Of course, the idea that female teachers are responsible for whatever fantasies their students indulge in is really just part and parcel of an educational system that refuses to acknowledge any kind of systemic problems—be it misogyny, racism, socioeconomic inequality, etc. At least in Texas, would-be teachers are told repeatedly that a good teacher can make up for anything that might be holding a student back—poverty, family troubles, etc. If a student fails, or misbehaves, it’s not because of administrative policies, or a stultifying curriculum, or the fact that they’re forced to work to help support their families and have no time left over for studying; it’s all on the teacher. So, really, why would schools regard sexism any differently? Why wonder whether male students might harbor attitudes that would make them think that all females are there for the taking?
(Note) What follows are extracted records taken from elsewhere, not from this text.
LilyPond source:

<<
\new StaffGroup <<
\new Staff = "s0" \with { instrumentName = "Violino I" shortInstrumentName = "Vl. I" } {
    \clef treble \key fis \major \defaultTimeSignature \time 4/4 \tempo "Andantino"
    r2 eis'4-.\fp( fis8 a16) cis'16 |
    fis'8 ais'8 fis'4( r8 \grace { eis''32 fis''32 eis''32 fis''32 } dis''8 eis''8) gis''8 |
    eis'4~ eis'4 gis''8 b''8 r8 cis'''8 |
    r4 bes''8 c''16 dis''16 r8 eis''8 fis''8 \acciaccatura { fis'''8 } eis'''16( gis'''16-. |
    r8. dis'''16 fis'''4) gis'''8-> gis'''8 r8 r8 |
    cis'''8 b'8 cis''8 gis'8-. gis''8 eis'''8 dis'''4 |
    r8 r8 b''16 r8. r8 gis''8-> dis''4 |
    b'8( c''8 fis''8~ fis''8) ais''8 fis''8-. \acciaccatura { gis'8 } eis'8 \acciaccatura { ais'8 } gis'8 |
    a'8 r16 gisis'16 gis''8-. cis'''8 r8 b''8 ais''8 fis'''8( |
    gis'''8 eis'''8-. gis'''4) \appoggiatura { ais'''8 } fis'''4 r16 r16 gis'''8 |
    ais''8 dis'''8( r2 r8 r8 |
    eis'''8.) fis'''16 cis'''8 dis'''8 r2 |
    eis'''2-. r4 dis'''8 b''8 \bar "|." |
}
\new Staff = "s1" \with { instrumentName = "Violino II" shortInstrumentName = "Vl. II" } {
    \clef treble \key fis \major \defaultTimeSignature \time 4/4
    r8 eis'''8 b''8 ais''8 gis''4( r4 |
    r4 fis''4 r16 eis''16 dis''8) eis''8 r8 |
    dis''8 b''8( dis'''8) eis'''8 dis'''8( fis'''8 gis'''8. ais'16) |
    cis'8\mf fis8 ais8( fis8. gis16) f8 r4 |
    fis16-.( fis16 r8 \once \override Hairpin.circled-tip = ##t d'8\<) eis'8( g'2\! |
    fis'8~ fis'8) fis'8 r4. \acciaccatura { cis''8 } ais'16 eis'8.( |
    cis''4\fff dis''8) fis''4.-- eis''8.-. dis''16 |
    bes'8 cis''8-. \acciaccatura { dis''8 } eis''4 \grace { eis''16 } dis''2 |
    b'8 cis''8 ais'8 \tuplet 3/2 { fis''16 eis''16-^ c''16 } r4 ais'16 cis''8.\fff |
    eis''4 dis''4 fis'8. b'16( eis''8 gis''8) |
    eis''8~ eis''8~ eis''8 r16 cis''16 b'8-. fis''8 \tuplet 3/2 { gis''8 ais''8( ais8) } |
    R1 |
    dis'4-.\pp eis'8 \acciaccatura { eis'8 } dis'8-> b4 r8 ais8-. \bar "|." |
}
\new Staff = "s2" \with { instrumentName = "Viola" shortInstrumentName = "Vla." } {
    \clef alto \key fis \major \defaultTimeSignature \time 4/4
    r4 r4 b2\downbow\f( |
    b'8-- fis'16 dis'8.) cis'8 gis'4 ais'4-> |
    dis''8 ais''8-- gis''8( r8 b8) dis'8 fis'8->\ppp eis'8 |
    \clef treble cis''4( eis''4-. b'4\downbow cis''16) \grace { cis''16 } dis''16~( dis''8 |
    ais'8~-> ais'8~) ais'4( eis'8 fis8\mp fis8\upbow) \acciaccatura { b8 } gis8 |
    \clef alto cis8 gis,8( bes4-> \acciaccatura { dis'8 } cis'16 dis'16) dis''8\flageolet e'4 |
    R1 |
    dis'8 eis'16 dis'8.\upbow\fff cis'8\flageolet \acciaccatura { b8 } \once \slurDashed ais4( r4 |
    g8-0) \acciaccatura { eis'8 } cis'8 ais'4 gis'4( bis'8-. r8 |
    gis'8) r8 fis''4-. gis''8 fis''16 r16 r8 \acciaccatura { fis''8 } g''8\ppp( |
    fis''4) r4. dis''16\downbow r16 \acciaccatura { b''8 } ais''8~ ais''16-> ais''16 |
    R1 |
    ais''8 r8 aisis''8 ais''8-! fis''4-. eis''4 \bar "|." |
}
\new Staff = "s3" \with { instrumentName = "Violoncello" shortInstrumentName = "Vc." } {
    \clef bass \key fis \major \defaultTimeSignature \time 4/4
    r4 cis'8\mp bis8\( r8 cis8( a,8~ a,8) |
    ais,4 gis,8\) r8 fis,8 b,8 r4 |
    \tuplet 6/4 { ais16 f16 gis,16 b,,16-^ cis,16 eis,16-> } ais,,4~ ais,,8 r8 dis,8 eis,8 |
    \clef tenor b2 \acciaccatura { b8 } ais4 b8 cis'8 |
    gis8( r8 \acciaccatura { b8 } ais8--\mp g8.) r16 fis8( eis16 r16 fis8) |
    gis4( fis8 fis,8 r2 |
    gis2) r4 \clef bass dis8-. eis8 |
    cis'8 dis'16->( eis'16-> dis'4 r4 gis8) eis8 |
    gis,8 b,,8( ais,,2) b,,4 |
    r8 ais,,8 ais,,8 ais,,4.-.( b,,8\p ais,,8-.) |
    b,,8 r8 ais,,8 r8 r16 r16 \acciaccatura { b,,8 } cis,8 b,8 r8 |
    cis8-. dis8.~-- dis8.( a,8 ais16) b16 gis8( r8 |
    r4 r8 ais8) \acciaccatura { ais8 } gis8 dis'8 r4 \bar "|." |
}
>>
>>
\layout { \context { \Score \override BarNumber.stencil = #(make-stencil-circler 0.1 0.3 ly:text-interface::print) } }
It’s so much easier to simply ignore the fact that while a female teacher may be nominally in charge, the balance of power cuts very much the other way when it comes to gender—even when the “men” are adolescent boys. But of course, if we actually acknowledged any of this, we might have to actually devote some time and money to addressing systemic sexism, racism, etc. and, again, it’s just so much easier to comfort ourselves with the idea that a good teacher can fix everything. It’s aggressive individualism at its worst—the idea that, since nothing can stand in the way of a strong will, all it takes to change anything is a bunch of strong wills cheerfully plowing over whatever problems stand in their way. And if you’re not strong-willed—if you can’t or don’t want to put up with sexual harassment with little to no support—well, too bad. You have nothing to offer, there’s no place for you, and you should just go hide your face in shame.
The upshot of all of this, personally, is that I have refocused my attention on applying for adjunct positions at community colleges. Yes, there’s plenty of sexism in higher education, and yes, pay for part-time instructors is nowhere near a living wage, but hey, maybe I’ll at least be able to sleep in past 5:00 AM.